Directive: Find the lines below that contain the string "your". Copy each one.

Source data:
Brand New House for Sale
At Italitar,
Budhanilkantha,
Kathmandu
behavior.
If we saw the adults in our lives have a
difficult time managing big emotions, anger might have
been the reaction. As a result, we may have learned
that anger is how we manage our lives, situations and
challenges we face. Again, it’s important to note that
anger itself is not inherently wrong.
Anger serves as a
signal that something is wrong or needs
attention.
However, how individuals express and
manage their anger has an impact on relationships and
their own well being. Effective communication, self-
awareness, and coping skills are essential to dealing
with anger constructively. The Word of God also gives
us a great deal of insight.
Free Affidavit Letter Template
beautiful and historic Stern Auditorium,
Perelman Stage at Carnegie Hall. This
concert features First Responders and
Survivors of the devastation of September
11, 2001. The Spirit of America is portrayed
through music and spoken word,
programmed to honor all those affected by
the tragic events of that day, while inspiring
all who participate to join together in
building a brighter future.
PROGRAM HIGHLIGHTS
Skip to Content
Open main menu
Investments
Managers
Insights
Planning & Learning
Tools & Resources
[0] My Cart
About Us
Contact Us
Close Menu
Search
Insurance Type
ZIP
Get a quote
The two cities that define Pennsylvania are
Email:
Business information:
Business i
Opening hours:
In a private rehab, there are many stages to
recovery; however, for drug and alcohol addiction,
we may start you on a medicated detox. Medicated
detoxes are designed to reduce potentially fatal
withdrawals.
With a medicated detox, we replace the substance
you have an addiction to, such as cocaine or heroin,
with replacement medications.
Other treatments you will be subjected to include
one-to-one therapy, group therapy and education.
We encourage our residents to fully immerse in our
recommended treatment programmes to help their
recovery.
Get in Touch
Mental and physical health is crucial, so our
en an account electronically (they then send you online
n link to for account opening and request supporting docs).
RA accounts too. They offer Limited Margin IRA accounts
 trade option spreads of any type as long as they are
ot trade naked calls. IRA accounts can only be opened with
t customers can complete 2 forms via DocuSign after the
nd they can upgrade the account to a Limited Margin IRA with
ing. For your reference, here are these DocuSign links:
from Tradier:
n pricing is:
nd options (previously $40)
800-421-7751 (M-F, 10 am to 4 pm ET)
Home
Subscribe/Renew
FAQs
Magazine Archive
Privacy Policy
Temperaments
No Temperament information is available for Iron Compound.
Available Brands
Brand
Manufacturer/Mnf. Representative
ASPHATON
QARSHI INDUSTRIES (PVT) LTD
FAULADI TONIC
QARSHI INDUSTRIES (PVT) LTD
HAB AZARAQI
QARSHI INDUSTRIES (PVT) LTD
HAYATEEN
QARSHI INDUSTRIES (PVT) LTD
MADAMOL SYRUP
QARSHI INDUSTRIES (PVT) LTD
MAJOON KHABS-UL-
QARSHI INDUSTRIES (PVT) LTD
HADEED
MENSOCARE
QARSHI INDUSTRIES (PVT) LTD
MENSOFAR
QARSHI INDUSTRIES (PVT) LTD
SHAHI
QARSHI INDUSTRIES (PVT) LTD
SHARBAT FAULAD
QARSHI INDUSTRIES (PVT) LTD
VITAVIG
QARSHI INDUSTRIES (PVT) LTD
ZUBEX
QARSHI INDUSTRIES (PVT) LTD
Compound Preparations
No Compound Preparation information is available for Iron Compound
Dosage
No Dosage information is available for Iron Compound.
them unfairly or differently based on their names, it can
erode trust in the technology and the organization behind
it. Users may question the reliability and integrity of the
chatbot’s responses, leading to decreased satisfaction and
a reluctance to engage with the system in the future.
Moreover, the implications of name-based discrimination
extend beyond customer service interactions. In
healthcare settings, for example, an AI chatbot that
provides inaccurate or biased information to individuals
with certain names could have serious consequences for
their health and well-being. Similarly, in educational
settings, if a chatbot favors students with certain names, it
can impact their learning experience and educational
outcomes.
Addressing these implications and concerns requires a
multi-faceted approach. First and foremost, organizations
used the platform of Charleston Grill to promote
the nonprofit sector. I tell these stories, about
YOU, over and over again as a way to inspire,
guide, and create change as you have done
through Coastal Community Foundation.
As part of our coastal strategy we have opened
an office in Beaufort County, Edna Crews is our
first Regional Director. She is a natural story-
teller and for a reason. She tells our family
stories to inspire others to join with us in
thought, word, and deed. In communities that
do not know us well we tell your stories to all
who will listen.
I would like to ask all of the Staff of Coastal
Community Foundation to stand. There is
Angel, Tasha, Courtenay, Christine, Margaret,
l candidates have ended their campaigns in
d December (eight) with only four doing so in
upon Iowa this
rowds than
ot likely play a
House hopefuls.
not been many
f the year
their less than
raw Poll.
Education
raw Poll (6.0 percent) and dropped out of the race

Exercise output:
ing. For your reference, here are these DocuSign links:
do not know us well we tell your stories to all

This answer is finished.